# Prime satisfying a given condition

Let $p$ be a prime. If $$\frac {p-1}{4}$$ and $$\frac {p+1}{2}$$ are also primes then prove that $p=13$.

• It would help if you offered some explanation or motivation for this question. Aug 5, 2010 at 21:07
• As far as I can tell it is just a contest-style problem. No motivation aside from curiosity, probably. (The thing we have to watch out for is people posting problems from, say, magazine contests which are still ongoing, but I hope this won't be an issue.) Aug 6, 2010 at 5:27
• If you consider 1 as a prime, which most do not, then p=5 is also a solution. Aug 6, 2010 at 20:41
• Could someone please explain to me why in @@@@ would anyone think it was a worthwhile use of time to edit a post that is SIX AND A HALF EFFING YEARS OLD!!!!!!!! Dec 22, 2016 at 16:56

The primes have product $(p^3 - p)/8$ which is divisible by $3$. So one prime = $3$. The rest is trivial.

The cases $p=2,3$ can be trivially checked. I'll assume $p\ge 5$.

Note $\left( \displaystyle\frac{p-1}{4} \right) \left( \displaystyle\frac{p+1}{2}\right)=\displaystyle\frac{p^2-1}{8}=a$ (say). Then $a$ has only two prime divisors.

Now it is well known that $24|p^2-1$ for $p>3$. Let $p^2-1=24t$. Then $a=3t$.

Thus $3$ is a prime divisor of $a$, implying $3$ equals one of $\displaystyle\frac{p-1}{4},\frac{p+1}{2}$. Direct substitution shows that $p=13$ is the only solution.

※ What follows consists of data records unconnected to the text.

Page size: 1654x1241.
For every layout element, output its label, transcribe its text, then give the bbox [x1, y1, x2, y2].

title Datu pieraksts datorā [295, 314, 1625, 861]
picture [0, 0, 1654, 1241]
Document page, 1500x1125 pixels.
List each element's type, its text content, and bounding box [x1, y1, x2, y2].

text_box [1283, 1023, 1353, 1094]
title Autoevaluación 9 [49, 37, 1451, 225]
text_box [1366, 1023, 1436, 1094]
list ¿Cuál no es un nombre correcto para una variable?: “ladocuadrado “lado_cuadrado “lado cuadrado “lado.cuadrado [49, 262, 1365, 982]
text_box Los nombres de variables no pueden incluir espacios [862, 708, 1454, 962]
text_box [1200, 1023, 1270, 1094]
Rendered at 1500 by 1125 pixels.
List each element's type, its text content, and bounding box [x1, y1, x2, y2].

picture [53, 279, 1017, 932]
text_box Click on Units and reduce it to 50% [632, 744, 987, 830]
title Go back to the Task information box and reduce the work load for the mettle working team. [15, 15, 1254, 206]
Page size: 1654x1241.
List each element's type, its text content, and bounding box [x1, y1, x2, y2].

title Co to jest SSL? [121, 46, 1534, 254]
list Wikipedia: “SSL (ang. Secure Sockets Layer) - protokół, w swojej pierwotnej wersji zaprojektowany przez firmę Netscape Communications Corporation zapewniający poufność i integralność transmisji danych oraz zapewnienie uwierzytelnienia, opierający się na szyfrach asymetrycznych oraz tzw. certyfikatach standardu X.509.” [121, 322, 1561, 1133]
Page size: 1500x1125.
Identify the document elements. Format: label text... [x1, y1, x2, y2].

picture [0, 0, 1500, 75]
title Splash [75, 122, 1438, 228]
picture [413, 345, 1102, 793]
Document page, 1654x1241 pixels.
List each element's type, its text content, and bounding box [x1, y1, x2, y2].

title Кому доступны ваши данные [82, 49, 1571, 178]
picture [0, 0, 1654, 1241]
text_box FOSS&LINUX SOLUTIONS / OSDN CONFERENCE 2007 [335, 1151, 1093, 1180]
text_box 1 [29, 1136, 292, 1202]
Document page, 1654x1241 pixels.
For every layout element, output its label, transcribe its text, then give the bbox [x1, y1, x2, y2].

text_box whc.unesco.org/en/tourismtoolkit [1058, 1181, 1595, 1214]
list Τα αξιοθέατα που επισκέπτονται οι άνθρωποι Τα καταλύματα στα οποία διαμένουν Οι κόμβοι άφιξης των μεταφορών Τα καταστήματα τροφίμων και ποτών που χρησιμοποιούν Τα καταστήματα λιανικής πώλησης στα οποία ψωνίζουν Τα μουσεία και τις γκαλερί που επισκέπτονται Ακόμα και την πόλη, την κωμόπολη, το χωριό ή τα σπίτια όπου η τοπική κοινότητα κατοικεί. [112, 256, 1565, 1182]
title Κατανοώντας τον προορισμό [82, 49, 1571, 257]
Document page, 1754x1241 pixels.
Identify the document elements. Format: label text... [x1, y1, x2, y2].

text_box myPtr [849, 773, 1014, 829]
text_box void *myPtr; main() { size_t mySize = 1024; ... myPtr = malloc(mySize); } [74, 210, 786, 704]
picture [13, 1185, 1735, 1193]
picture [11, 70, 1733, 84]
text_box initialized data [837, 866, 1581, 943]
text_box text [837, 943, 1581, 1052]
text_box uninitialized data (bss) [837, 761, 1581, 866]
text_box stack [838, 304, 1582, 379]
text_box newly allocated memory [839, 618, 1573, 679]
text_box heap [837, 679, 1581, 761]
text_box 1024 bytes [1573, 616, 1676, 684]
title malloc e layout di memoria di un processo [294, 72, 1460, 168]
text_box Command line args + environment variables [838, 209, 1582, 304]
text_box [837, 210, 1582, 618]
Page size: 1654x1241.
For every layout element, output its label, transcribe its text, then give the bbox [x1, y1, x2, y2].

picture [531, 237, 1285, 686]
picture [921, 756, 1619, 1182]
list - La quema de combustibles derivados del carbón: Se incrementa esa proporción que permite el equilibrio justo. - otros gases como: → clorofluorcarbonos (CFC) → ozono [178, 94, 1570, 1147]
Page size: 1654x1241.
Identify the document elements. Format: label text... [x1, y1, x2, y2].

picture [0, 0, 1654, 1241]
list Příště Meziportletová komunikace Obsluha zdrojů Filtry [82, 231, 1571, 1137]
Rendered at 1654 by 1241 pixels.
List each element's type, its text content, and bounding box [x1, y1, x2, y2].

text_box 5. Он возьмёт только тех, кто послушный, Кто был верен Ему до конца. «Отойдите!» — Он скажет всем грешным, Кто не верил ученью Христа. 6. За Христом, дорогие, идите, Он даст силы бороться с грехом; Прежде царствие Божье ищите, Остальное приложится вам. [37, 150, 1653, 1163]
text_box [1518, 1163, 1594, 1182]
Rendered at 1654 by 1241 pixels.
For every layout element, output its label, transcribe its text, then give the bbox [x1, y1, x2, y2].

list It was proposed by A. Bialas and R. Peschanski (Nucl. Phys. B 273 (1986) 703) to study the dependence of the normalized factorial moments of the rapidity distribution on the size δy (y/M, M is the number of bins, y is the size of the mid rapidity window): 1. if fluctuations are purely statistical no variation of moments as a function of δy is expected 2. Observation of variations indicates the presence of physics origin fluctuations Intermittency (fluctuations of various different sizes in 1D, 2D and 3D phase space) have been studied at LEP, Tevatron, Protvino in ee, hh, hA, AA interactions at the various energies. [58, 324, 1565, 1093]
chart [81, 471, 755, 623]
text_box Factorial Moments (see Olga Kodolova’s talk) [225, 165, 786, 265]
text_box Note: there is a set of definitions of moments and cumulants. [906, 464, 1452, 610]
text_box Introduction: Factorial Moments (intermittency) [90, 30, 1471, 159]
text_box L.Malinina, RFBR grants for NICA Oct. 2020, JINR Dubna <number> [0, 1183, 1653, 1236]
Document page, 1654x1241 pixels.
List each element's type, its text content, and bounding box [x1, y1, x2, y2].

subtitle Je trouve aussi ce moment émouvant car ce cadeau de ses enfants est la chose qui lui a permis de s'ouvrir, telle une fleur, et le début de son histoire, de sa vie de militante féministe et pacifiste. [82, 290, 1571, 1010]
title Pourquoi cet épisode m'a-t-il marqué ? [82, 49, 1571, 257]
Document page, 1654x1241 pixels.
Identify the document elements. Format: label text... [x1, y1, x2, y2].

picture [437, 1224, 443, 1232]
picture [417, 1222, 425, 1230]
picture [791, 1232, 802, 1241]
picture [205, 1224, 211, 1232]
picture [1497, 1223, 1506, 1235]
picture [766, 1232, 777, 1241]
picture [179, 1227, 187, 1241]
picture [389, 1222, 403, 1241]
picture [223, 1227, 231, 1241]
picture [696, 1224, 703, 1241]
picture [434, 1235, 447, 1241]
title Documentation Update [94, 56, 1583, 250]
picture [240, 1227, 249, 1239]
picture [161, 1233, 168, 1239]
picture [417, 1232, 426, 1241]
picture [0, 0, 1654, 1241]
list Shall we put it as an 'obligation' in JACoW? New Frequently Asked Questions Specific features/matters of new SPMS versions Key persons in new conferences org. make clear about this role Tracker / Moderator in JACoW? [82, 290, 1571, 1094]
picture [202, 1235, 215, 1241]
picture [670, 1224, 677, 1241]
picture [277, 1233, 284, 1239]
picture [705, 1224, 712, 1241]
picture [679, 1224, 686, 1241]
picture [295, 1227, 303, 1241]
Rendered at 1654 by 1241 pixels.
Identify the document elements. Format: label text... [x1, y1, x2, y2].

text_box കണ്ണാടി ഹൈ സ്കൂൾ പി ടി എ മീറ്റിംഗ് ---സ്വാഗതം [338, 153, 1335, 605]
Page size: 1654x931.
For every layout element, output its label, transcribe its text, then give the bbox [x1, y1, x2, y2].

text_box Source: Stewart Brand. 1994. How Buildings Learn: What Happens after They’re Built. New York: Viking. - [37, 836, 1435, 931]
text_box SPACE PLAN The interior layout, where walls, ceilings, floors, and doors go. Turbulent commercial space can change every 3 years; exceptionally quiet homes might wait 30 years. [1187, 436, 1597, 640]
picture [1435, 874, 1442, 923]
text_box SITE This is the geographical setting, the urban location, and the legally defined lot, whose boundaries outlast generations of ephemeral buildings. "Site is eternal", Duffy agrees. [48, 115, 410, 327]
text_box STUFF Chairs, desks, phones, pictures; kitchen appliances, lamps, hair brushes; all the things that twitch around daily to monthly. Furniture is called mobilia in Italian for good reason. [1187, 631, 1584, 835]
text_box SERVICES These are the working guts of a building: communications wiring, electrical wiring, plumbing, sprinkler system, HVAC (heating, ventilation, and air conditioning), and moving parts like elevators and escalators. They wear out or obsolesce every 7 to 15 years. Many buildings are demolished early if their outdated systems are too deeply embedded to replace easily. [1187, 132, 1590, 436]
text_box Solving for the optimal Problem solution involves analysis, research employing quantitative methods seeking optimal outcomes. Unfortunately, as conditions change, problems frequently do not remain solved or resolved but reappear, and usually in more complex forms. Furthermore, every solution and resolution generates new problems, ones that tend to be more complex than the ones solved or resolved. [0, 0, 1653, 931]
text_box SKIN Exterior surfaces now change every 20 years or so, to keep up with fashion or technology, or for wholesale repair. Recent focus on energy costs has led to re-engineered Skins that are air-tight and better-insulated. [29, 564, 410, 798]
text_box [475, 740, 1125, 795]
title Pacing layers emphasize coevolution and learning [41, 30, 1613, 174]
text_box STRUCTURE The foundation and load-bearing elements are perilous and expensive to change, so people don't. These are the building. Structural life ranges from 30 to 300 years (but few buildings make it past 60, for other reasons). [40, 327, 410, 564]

nice one. For $\frac{p-1}{4}$ to be odd, $p$ must be of the form $8k+5$, so $\frac{p-1}{4}$ is of the form $2k+1$ and $\frac{p+1}{2}$ of the form $4k+3$.
If $k = 0,1,2 (\mod 3)$ then the three numbers are respectively congruent to
$k=0(\mod 3): 2,1,0 (\mod 3)$
$k=1(\mod 3): 1,0,1 (\mod 3)$
$k=2(\mod 3): 0,2,2 (\mod 3)$ This means that the only way all three of them are prime numbers is that one of them is $3$. For $k=0$ we have $5,1,3$ which is ruled out; for $k=1$ we have $13,3,7$ which satisfies hypotheses; for $k>1$ all numbers are $> 3$. The only other case to be checked is $\frac{p-1}{4} = 2$; in this case however $p = 9$, so this could not be a solution.